From an economic perspective, technology is now key for growth as countries like China work to keep local production cheap enough for companies to stay.

“Every company, or even if it’s a third-party manufacturer that has manufacturing facilities in China … they are under pressure to invest in smart manufacturing,” said Rodrigo Cambiaghi, Greater China supply chain and operations leader at EY.

He noted such investment reduces China’s reliance on labor and increases the country’s ability to produce more, and higher-quality, goods.

“That is fundamental to keep volumes within China for those labor-intensive products,” he said. “This is not something that will be solved in a very short period of time. But the momentum is there and China is focusing a lot of the funds, a lot of the engineering capability of the country, to really drive smart manufacturing capabilities.”
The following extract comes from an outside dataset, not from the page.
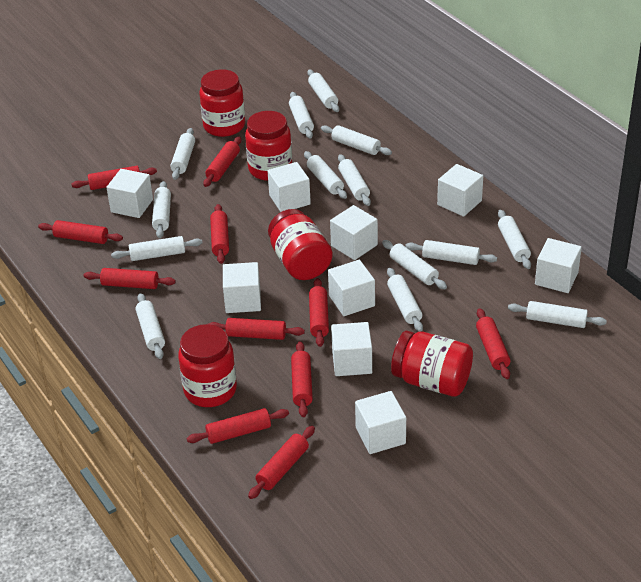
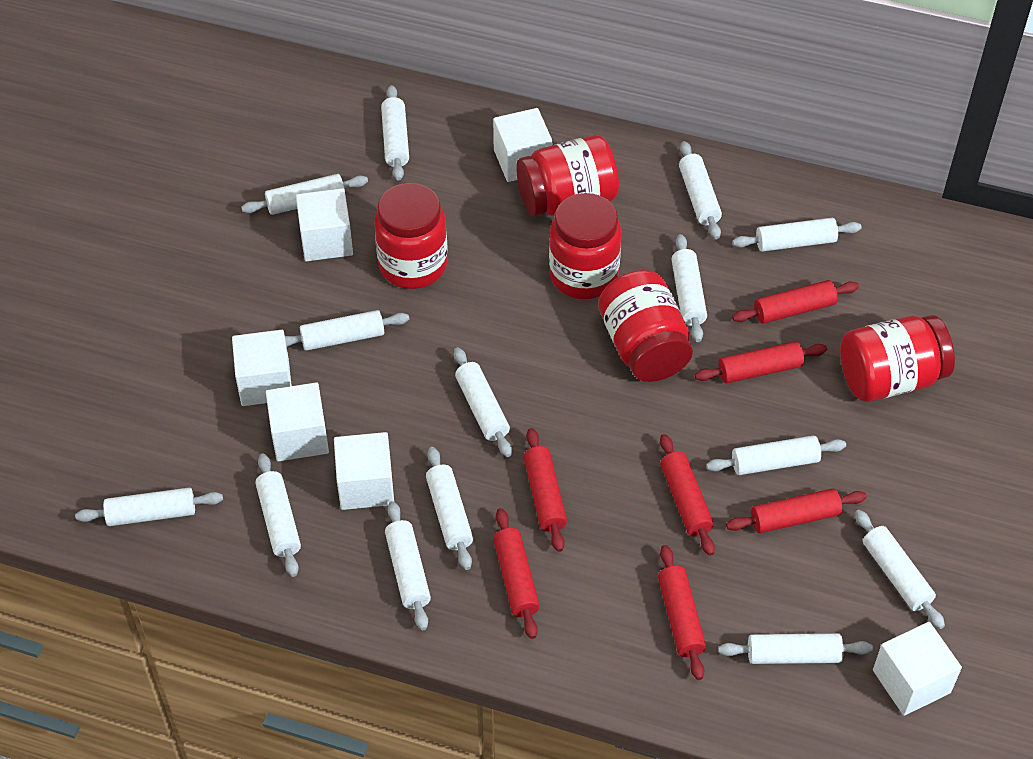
red rolling pin: 11 -> 7
white cube: 9 -> 6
Attention on factory digitalization has increased since the coronavirus pandemic.

In half a year, Chinese industrial internet company Deltaphone completed two rounds of financing to raise of nearly 300 million yuan, according to early investor Yunqi Partners.

BMW’s joint venture with Brilliance Auto said it uses nearly 4,000 robots across three factories, and plans initial installment of 2,000 robots for new factories opening next year.

Overall, artificial intelligence company Megvii, which sells software for automating warehouse operations, expects 2020 was the first year of real application of artificial intelligence to logistics, and this year will see the beginning of significant integration.